_Exercise passage_
+++
This takes two optional arguments. Without them, `#[spargio::main]` uses sensible defaults: `io_uring` backend and shard count from available CPU parallelism. Use macro arguments only when you need explicit overrides.

## Repository Map

- `src/lib.rs`: runtime implementation.
- `tests/`: TDD coverage.
- `benches/`: Criterion benchmarks.
- `examples/`: mixed-mode reference app.
- `scripts/`: benchmark smoke/guard helpers.
- `.github/workflows/`: CI gates.
- `IMPLEMENTATION_LOG.md`: implementation and benchmark log.
- `architecture_decision_records/`: ADRs.

## Connection Placement Best Practices

- Use `spargio::net::TcpStream::connect(...)` for simple or latency-first paths (few streams, short-lived connections).
- Use `spargio::net::TcpStream::connect_many_round_robin(...)` (or `connect_with_session_policy(..., RoundRobin)`) for sustained multi-stream throughput workloads.
- For per-stream hot I/O loops, pair round-robin stream setup with `stream.spawn_on_session(...)` to keep execution aligned with the stream session shard.
+++
_Provided information_
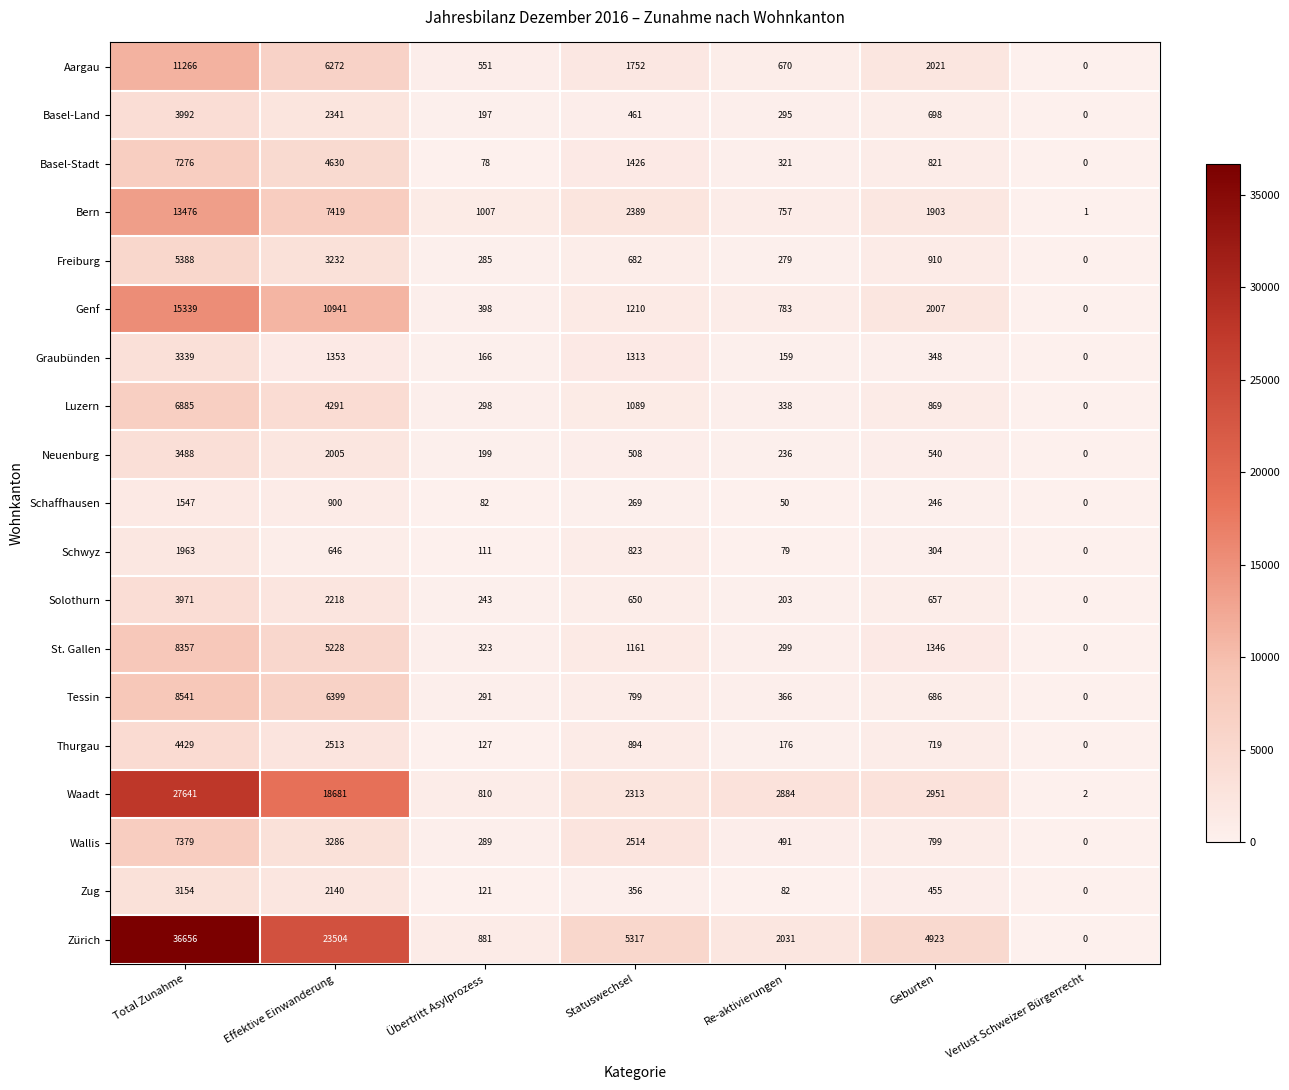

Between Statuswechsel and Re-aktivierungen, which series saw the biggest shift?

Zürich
+++
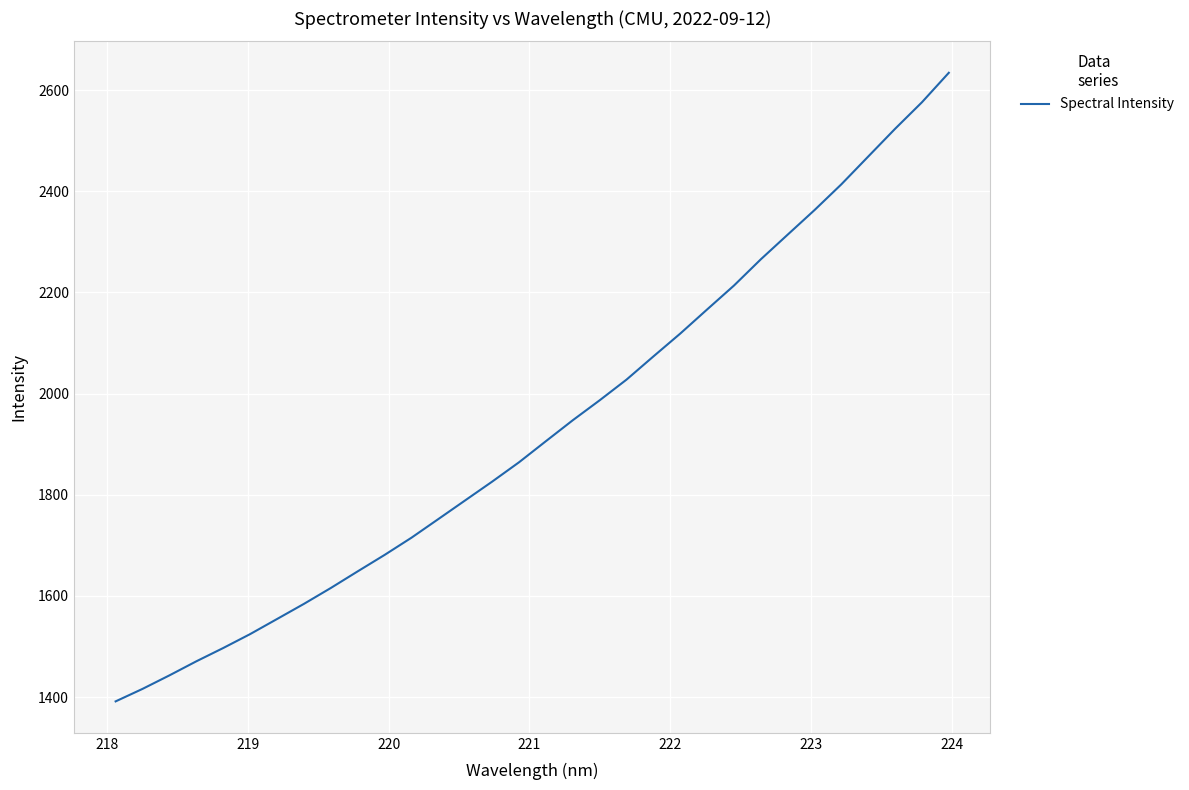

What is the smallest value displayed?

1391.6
+++
_Directions_
1. From the spargio runtime passage, list every file or directory path given under "Repository Map".
2. Extend the spargio runtime passage, picking up after its final bullet on `stream.spawn_on_session(...)`.
The records have no connection to the text about the spargio runtime.

_List of answers_
1.
- `src/lib.rs`
- `tests/`
- `benches/`
- `examples/`
- `scripts/`
- `.github/workflows/`
- `IMPLEMENTATION_LOG.md`
- `architecture_decision_records/`

2.
- Use stealable task placement when post-I/O CPU work is dominant and can benefit from migration.
- As a practical starting heuristic: if active stream count is at least `2x` shard count and streams are long-lived, prefer round-robin/distributed mode.

## Engineering Method

Development style is red/green TDD:

1. Add failing tests.
2. Implement minimal passing behavior.
3. Validate with full test and benchmark checks.

## License

This project is licensed under the MIT License. See [LICENSE](LICENSE).

## Contribution

Unless you explicitly state otherwise, any contribution intentionally submitted
for inclusion in `spargio` by you shall be licensed as MIT, without any
additional terms or conditions.